Hall J R, Reyes H M, Meller J L, Loeff D S, Dembek R
Division of Pediatric Surgery, Cook County Hospital, Chicago, IL, USA.
J Pediatr Surg. 1996 Jan;31(1):72-6; discussion 76-7. doi: 10.1016/s0022-3468(96)90322-x.
The mortality rate for pediatric trauma patients cared for in adult trauma centers has been shown, by means of TRISS methodology, not to differ significantly from that of the Major Trauma Outcome Study (MTOS). The question remains, however, whether the outcome of injured children is better in a designated pediatric trauma center (DPTC). The authors' hypothesis is that outcome is better at a DPTC.

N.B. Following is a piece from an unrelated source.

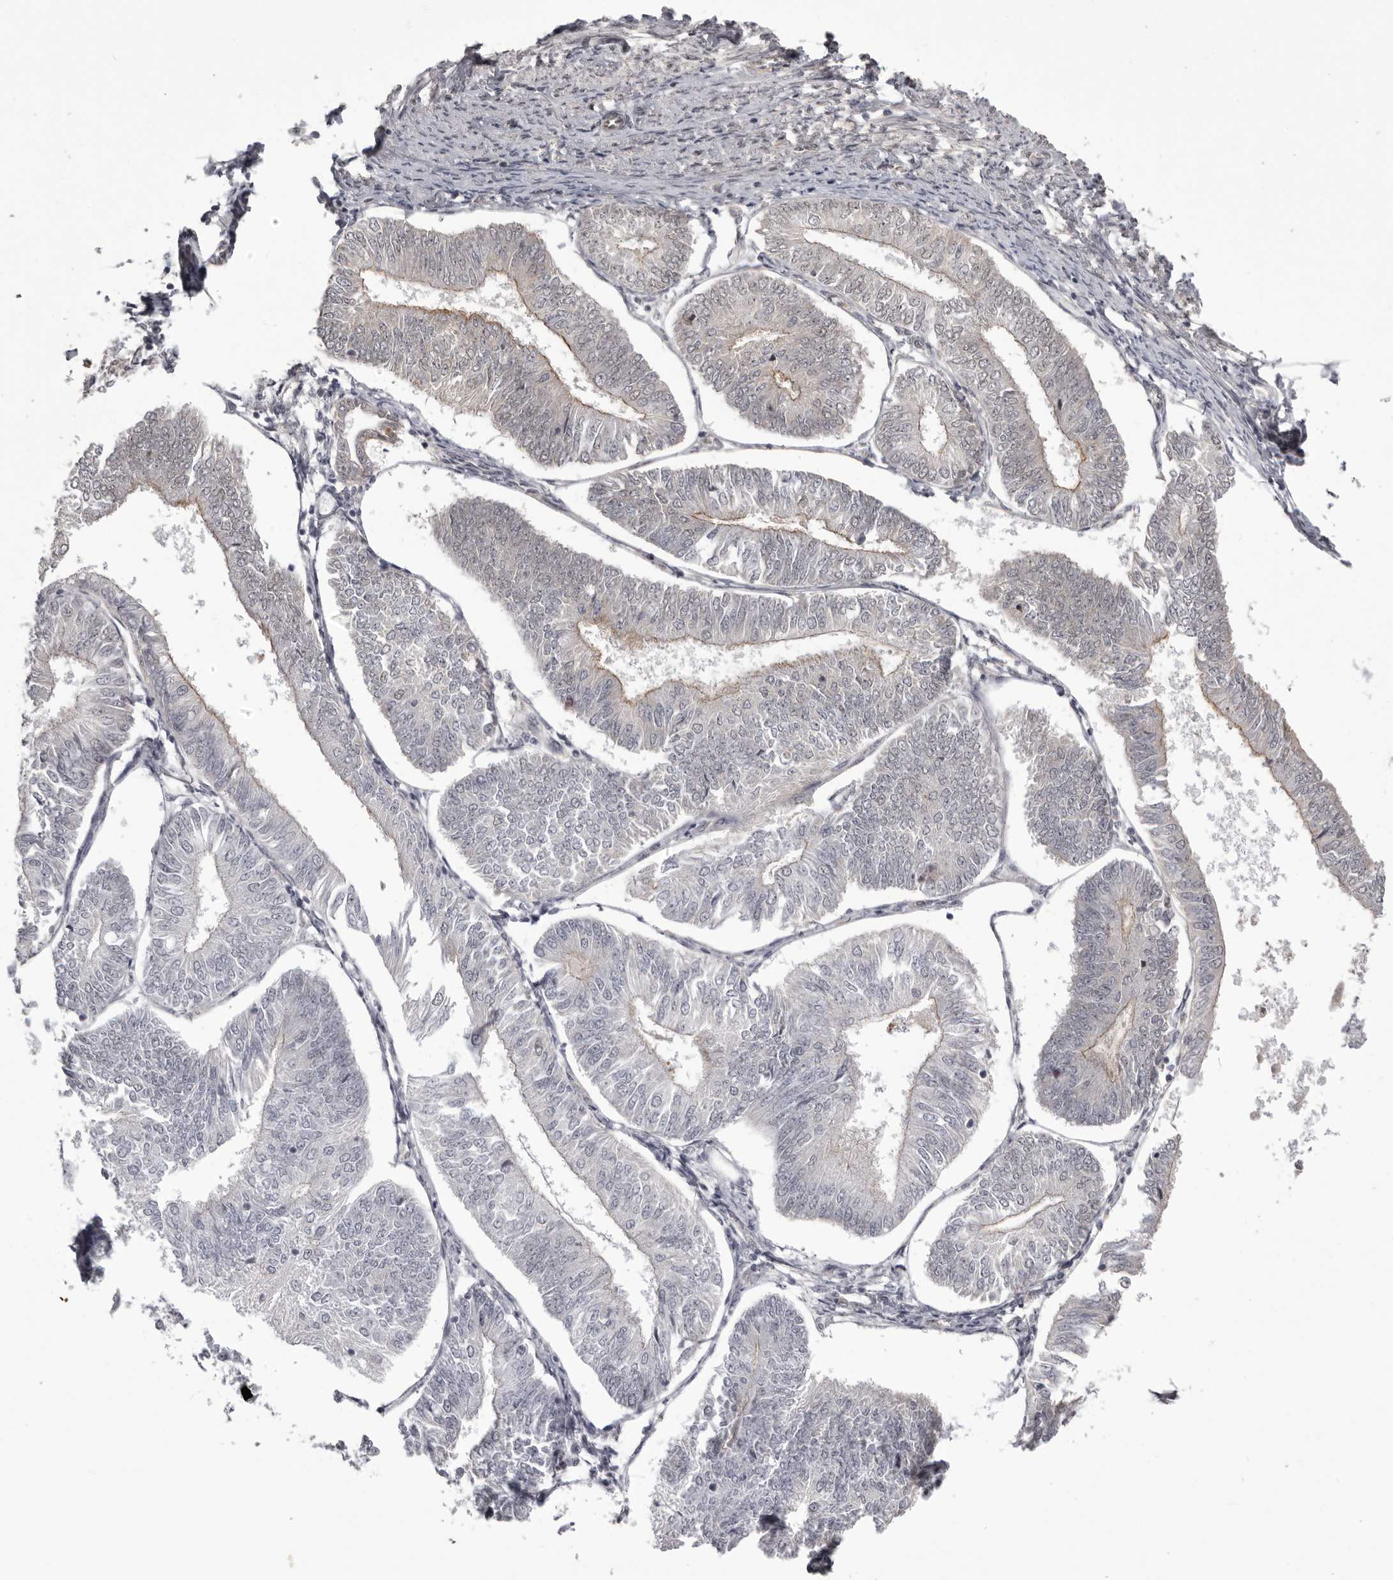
{"staining": {"intensity": "negative", "quantity": "none", "location": "none"}, "tissue": "endometrial cancer", "cell_type": "Tumor cells", "image_type": "cancer", "snomed": [{"axis": "morphology", "description": "Adenocarcinoma, NOS"}, {"axis": "topography", "description": "Endometrium"}], "caption": "High magnification brightfield microscopy of endometrial adenocarcinoma stained with DAB (3,3'-diaminobenzidine) (brown) and counterstained with hematoxylin (blue): tumor cells show no significant positivity. (Stains: DAB (3,3'-diaminobenzidine) IHC with hematoxylin counter stain, Microscopy: brightfield microscopy at high magnification).", "gene": "RNF2", "patient": {"sex": "female", "age": 58}}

The records of 1,797 children (0 to 15 years of age) admitted to a DPTC between 1987 and 1993 were reviewed. TRISS methodology was used to calculate probability of survival for outcome comparison with the MTOS. The data also was compared with outcome in relation to the admitting Glasgow Coma Score (GCS) reported in the National Pediatric Trauma Registry (NPTR).
The outcome of all children at this DPTC had a Z score of +1.4199 (P > .1). The Z score of children admitted because of penetrating trauma (PT, n = 460) did not differ significantly from that of the MTOS. However, the children admitted because of blunt trauma (BT, n = 1,337) had a Z score of +3.3501 (M score = .90), which is significantly better than that of the MTOS (P < .001). The BT population with an ISS of > or = 9 (n = 149) had a Z score of +2.8686 (P < .005) (M = .95). By GCS comparison, the BT group had a outcome similar to that reported in the NPTR. Head injury was the cause of death for 26 (84%) of the 31 PT deaths and 20 (83%) of the 24 BT deaths (three of the remaining four had associated severe head injury). Only 1 of 24 (4%) BT liver injuries and 5 (21%) of 24 BT splenic injuries required surgical intervention. This low incidence of liver and splenic surgical invention is similar to that reported by other DPTCs, but for children treated at adult centers the rates are 37% to 58% and 43% to 53% for liver & splenic surgical intervention, respectively.
Children with BT have a significantly better outcome at a DPTC; the outcome for children with PT does not differ. Successful nonoperative treatment of blunt abdominal injuries is more likely to occur at a DPTC than at adult trauma centers "with pediatric committment." Thus, children with blunt injuries should be taken to a DPTC, when available.
通过创伤和损伤严重度评分(TRISS)方法显示,在成人创伤中心接受治疗的儿科创伤患者的死亡率与重大创伤结局研究(MTOS)的死亡率相比,无显著差异。然而,问题依然存在,即在指定的儿科创伤中心(DPTC)受伤儿童的结局是否更好。作者的假设是,在DPTC结局更好。
回顾了1987年至1993年间收治于一家DPTC的1797例儿童(0至15岁)的记录。采用TRISS方法计算生存概率,以便与MTOS进行结局比较。数据还与国家儿科创伤登记处(NPTR)报告的与入院时格拉斯哥昏迷评分(GCS)相关的结局进行了比较。
该DPTC所有儿童的结局Z评分为+1.4199(P>.1)。因穿透性创伤(PT,n = 460)入院的儿童的Z评分与MTOS无显著差异。然而,因钝性创伤(BT,n = 1337)入院的儿童的Z评分为+3.3501(M评分=.90),显著优于MTOS(P<.001)。损伤严重度评分(ISS)≥9的BT患者群体(n = 149)的Z评分为+2.8686(P<.005)(M =.95)。通过GCS比较,BT组的结局与NPTR报告的相似。头部损伤是31例PT死亡中的26例(84%)和24例BT死亡中的20例(83%)的死亡原因(其余4例中有3例伴有严重头部损伤)。24例BT肝损伤中仅1例(4%)和24例BT脾损伤中5例(21%)需要手术干预。肝脾手术干预的低发生率与其他DPTC报告的相似,但对于在成人中心接受治疗的儿童,肝脾手术干预的发生率分别为37%至58%和43%至53%。
BT儿童在DPTC的结局显著更好;PT儿童的结局无差异。与“有儿科服务承诺”的成人创伤中心相比,在DPTC更有可能成功地对钝性腹部损伤进行非手术治疗。因此,如有条件,钝性损伤儿童应被送往DPTC。